Charoenwong Ben, Kirby Robert M, Reiter Jonathan
INSEAD, Asia Campus, Singapore, 138676, Singapore.
Kahlert School of Computing, University of Utah, Salt Lake City, 84112, USA.
Sci Rep. 2025 Jan 24;15(1):3016. doi: 10.1038/s41598-024-84612-9.
We examine which decentralized finance architectures enable meaningful regulation by combining financial and computational theory. We show via deduction that a decentralized and permissionless Turing-complete system cannot provably comply with regulations concerning anti-money laundering, know-your-client obligations, some securities restrictions and forms of exchange control. Any system that claims to follow regulations must choose either a form of permission or a less-than-Turing-complete update facility. Compliant decentralized systems can be constructed only by compromising on the richness of permissible changes. Regulatory authorities must accept new tradeoffs that limit their enforcement powers if they want to approve permissionless platforms formally. Our analysis demonstrates that the fundamental constraints of computation theory have direct implications for financial regulation. By mapping regulatory requirements onto computational models, we characterize which types of automated compliance are achievable and which are provably impossible. This framework allows us to move beyond traditional debates about regulatory effectiveness to establish concrete boundaries for automated enforcement.
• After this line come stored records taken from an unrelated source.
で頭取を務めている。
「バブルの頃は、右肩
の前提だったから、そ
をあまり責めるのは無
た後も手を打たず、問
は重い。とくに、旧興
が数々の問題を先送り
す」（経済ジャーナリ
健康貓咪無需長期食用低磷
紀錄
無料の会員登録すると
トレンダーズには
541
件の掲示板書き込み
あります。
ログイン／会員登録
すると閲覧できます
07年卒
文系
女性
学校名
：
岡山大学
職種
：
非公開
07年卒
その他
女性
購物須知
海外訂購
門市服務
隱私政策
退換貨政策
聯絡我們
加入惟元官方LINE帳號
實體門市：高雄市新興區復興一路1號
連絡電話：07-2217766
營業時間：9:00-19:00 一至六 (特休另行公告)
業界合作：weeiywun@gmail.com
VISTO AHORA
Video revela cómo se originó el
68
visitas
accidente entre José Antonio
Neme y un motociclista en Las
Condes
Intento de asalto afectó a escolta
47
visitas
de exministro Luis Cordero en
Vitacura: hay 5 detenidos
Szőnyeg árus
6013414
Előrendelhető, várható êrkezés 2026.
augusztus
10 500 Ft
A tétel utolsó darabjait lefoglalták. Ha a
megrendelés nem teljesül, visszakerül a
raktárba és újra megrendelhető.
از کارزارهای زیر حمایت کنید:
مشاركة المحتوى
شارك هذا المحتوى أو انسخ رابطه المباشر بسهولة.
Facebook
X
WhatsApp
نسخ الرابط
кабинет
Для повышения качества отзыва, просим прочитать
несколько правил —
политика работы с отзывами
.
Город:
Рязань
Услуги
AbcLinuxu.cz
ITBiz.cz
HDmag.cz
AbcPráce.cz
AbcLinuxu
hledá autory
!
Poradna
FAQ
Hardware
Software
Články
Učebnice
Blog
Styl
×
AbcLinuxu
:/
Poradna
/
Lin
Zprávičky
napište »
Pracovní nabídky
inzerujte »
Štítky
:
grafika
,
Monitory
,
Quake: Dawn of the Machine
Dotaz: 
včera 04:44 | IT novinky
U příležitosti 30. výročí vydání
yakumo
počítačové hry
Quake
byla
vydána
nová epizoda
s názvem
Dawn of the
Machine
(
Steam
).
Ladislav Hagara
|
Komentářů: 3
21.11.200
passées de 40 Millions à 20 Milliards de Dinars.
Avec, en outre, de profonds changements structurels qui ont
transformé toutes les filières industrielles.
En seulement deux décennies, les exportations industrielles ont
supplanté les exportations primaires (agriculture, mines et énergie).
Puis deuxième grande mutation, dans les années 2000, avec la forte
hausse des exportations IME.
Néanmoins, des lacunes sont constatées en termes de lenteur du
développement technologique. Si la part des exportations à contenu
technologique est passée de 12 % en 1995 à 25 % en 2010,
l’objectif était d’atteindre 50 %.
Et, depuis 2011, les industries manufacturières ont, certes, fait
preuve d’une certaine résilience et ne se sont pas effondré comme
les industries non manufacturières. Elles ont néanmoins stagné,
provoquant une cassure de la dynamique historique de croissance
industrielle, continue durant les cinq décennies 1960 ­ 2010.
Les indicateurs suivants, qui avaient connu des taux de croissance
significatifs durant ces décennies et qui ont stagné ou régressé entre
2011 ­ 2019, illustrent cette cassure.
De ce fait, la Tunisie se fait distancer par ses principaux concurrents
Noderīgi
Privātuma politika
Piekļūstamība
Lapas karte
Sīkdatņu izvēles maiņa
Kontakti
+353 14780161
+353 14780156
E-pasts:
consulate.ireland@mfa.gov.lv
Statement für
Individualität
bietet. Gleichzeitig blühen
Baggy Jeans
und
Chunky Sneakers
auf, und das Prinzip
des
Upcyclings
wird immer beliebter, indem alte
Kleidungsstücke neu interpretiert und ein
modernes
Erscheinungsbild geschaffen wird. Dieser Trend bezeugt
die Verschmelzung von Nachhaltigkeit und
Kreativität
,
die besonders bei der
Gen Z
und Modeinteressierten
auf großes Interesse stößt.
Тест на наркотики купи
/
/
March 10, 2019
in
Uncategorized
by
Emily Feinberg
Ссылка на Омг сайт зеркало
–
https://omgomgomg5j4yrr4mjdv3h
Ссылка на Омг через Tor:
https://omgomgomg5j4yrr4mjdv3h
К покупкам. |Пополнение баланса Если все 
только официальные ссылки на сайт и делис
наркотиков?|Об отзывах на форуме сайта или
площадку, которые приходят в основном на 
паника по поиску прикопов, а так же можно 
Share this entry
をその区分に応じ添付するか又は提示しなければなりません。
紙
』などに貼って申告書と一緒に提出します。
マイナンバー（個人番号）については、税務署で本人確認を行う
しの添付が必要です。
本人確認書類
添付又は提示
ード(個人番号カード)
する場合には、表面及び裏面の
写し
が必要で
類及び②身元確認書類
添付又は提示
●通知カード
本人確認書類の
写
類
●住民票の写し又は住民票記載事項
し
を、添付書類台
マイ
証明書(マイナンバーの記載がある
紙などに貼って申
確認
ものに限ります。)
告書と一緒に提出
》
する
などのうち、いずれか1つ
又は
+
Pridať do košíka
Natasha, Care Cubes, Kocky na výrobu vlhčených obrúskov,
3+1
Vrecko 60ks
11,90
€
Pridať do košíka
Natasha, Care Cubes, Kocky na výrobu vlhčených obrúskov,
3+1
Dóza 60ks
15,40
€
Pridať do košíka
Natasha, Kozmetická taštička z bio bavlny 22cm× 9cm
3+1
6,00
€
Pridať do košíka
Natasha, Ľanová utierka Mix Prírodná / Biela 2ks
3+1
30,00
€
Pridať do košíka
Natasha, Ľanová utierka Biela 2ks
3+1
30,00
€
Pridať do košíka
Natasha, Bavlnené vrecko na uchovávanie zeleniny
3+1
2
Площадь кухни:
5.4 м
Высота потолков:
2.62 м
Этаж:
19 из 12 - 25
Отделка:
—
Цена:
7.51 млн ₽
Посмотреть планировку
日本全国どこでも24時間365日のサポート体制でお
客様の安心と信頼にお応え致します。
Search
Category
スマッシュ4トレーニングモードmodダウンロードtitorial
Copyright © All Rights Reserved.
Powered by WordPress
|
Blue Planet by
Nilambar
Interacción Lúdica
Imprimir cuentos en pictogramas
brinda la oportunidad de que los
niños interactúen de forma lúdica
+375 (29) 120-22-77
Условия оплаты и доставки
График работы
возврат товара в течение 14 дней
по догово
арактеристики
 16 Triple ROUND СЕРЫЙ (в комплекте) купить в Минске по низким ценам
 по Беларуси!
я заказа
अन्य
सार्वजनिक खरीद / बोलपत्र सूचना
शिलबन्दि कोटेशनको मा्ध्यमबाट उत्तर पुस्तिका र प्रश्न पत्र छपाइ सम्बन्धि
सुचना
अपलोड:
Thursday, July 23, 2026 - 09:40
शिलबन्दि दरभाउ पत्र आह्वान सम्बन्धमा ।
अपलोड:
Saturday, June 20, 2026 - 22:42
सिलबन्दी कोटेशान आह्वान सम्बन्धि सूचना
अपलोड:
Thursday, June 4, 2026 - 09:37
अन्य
我们通过结合金融和计算理论来研究哪些去中心化金融架构能够实现有意义的监管。我们通过推导表明,一个去中心化且无需许可的图灵完备系统无法被证明符合有关反洗钱、了解客户义务、某些证券限制和外汇管制形式的规定。任何声称遵守规定的系统都必须选择某种许可形式或一个低于图灵完备的更新机制。合规的去中心化系统只能通过在允许变更的丰富性上做出妥协来构建。如果监管机构想要正式批准无需许可的平台,就必须接受限制其执法权力的新权衡。我们的分析表明,计算理论的基本约束对金融监管有直接影响。通过将监管要求映射到计算模型上,我们刻画了哪些类型的自动合规是可以实现的,哪些是被证明不可能实现的。这个框架使我们能够超越关于监管有效性的传统辩论,为自动执法确立具体的边界。